Is a “waterproof” fabric retractable awning actually waterproof in Portland rain?

In Portland, fabric can resist water but it is rarely truly waterproof like a solid roof. If you want to block sustained November rain, prioritize solid aluminum or insulated covers, or ask for the specific water-test details and acceptable water exposure duration for the fabric system.

What roof material is best for both rain and UV when choosing a may awning and patio portland setup?

For mixed-season use, insulated aluminum or solid aluminum typically handles rain better, while polycarbonate panels help with daylight and still shed water. If your goal is year-round comfort, ask whether the system includes UV-resistant coatings and how the panels are sealed at joints.

Do I need a permit for a patio cover or screenroom in Portland?

Many patio covers require permits when there is structural work or roof/framing changes. Your contractor should confirm based on the exact design, add permit fees to the quote, and provide the permit number or plan approval timeline before work starts.

Can I install a retractable awning DIY, and what are the biggest mistakes to avoid?

DIY is most realistic for small, wall-mounted retractable units, but the common failure points are insufficient structural backing, improper ledger alignment, missing flashing, and uneven leveling that causes uneven retraction. Plan for a helper, use manufacturer specs for fastener types, and don’t rely on siding alone.

How do I choose between a patio cover and a screenroom if my priority is keeping leaves and debris out?

A screenroom gives you the most full-enclosure protection, including keeping out leaf debris and reducing windblown mess. A roof-only patio cover still leaves open sides, so you may want skirt panels, side screens, or gutters to manage falling debris and splashback.

Will a pergola work for Portland if I want more than summer use?

A pergola alone is usually summer-only. If you want year-round use, you typically need a covered top system such as polycarbonate or metal roof panels, plus proper drainage and sealing where panels meet the pergola structure.

How should I compare contractor quotes beyond the total price for may awning and patio portland projects?

Compare line items for framing material grade, panel thickness or insulation type, flashing and sealants, permit handling, electrical scope (if any), warranty length, and the projected installation timeline. A low bid can hide costs like structural reinforcement or additional lead times for custom materials.

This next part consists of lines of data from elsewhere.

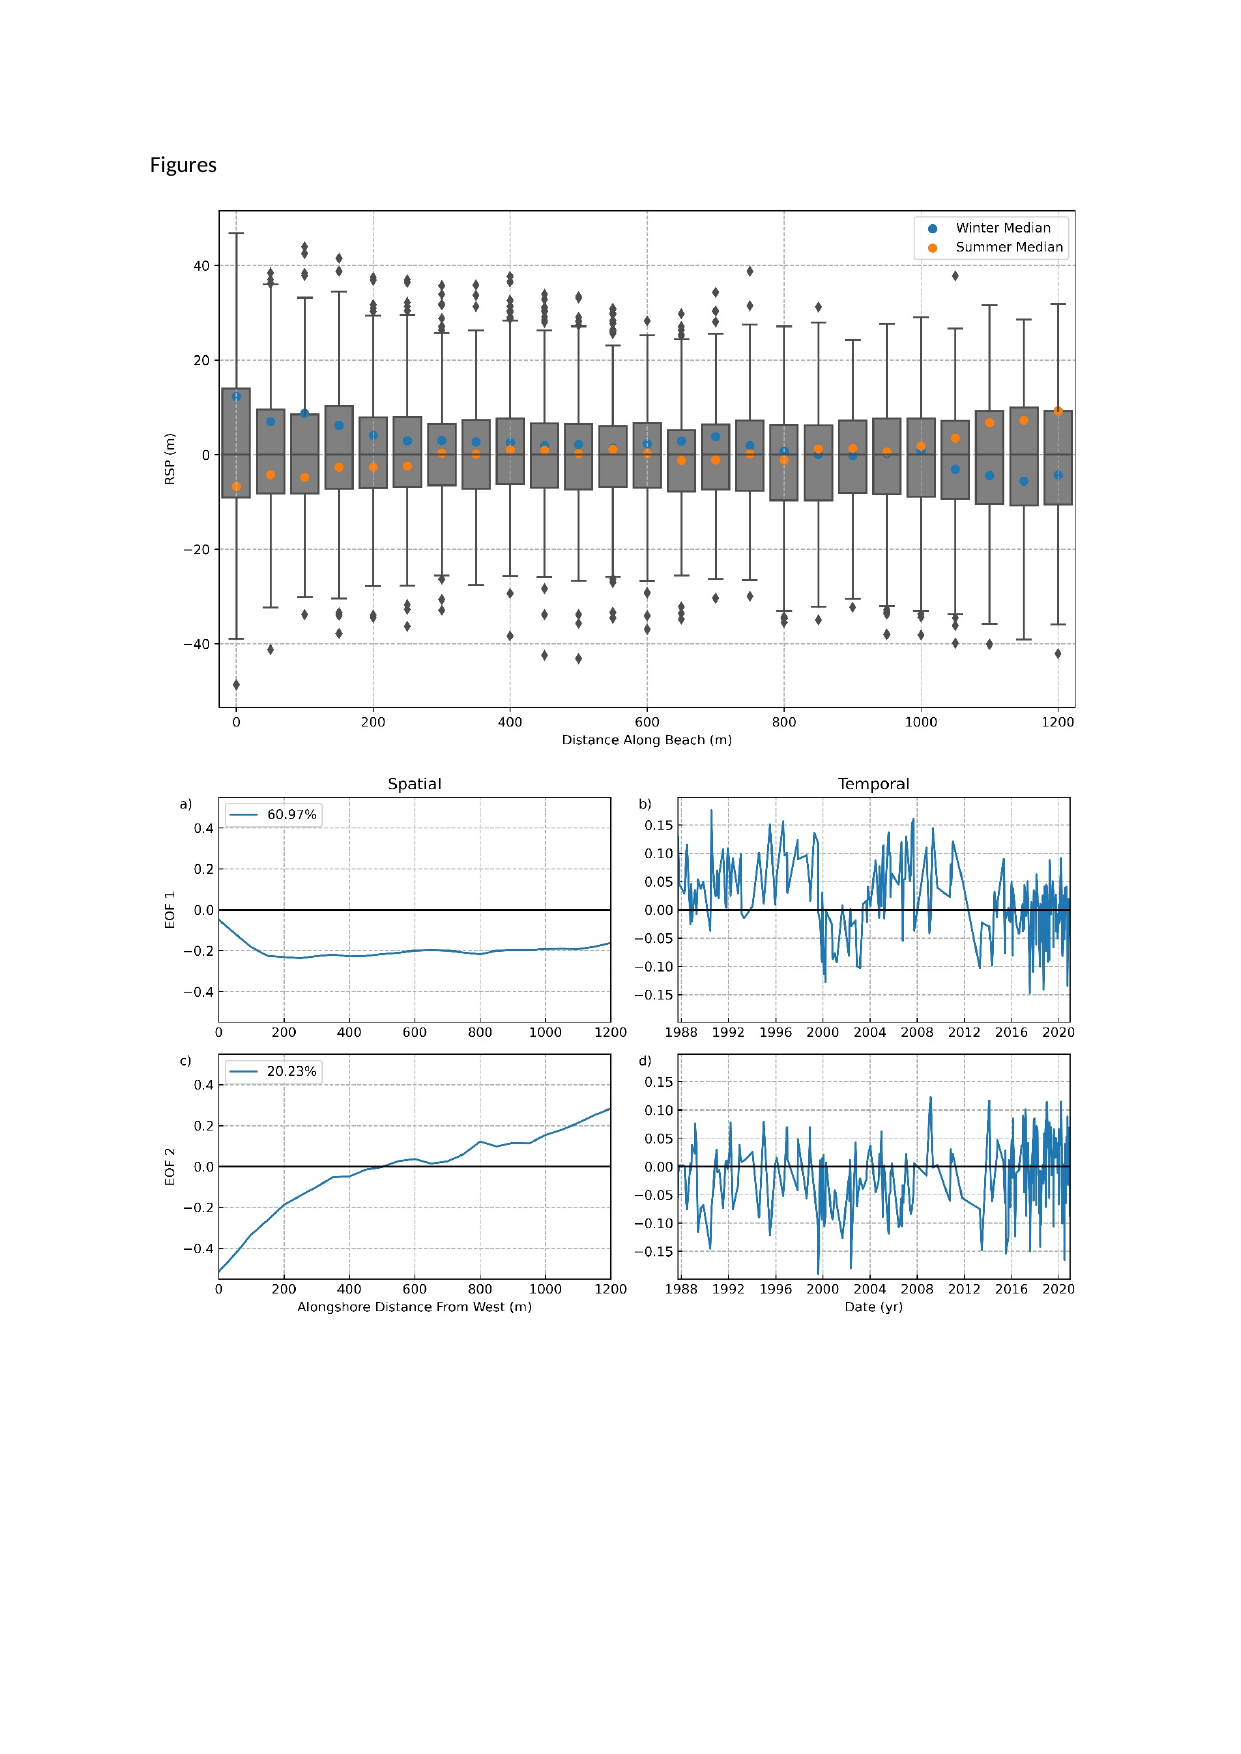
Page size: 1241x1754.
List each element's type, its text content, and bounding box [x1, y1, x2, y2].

picture [150, 196, 1091, 761]
picture [150, 763, 1091, 1328]
text Figures [150, 150, 1090, 178]
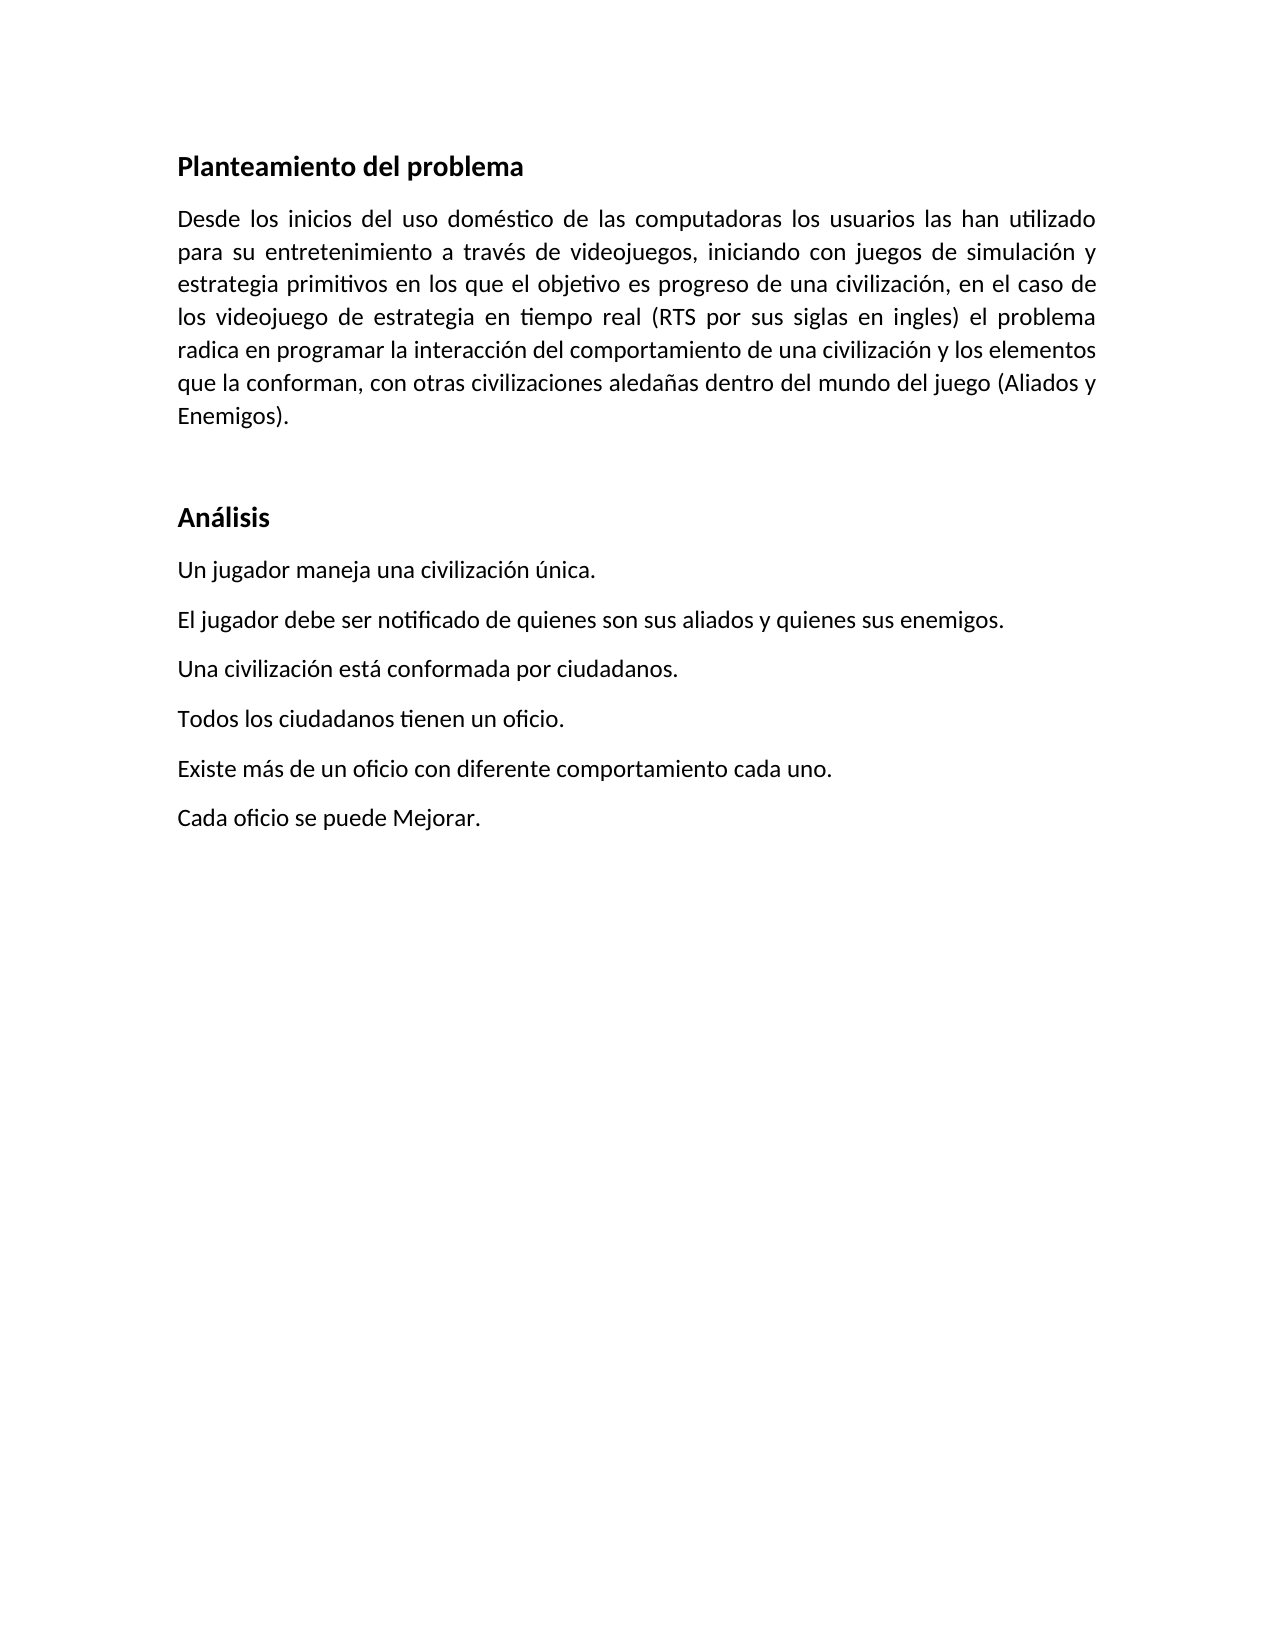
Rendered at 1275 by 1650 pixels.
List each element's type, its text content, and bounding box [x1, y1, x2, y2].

text Todos los ciudadanos tienen un oficio. [177, 703, 1098, 734]
text El jugador debe ser notificado de quienes son sus aliados y quienes sus enemigos. [177, 604, 1098, 634]
text Un jugador maneja una civilización única. [177, 554, 1098, 585]
text Existe más de un oficio con diferente comportamiento cada uno. [177, 753, 1098, 783]
text Cada oficio se puede Mejorar. [177, 802, 1098, 833]
text Una civilización está conformada por ciudadanos. [177, 654, 1098, 684]
text Análisis [177, 499, 1098, 535]
text Planteamiento del problema [177, 148, 1098, 183]
text Desde los inicios del uso doméstico de las computadoras los usuarios las han utilizado para su entretenimiento a través de videojuegos, iniciando con juegos de simulación y estrategia primitivos en los que el objetivo es progreso de una civilización, en el caso de los videojuego de estrategia en tiempo real (RTS por sus siglas en ingles) el problema radica en programar la interacción del comportamiento de una civilización y los elementos que la conforman, con otras civilizaciones aledañas dentro del mundo del juego (Aliados y Enemigos). [177, 203, 1098, 431]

What maintenance should I plan for after installation in Portland?

Expect annual cleaning to prevent algae and debris buildup, inspection of seals around wall connections, and checks for proper drainage. For retractable fabric, plan periodic care and budgeting for fabric replacement roughly every 8 to 15 years depending on sun exposure and upkeep.

How do I verify a contractor is properly licensed before hiring?

Verify the Oregon CCB license on the official CCB lookup, confirm the license covers the type of work you’re hiring them for, and ensure they state who is pulling the permit if required. Do not rely only on business listings or review sites.

What size patio cover should I request measurements for, to avoid coverage surprises?

Ask the contractor to confirm the effective coverage area from the intended attachment point, account for roof overhang and slope, and ensure it aligns with where you actually sit or place furniture. If you entertain, consider extra clearance to reduce wind-driven splash on the outer edge.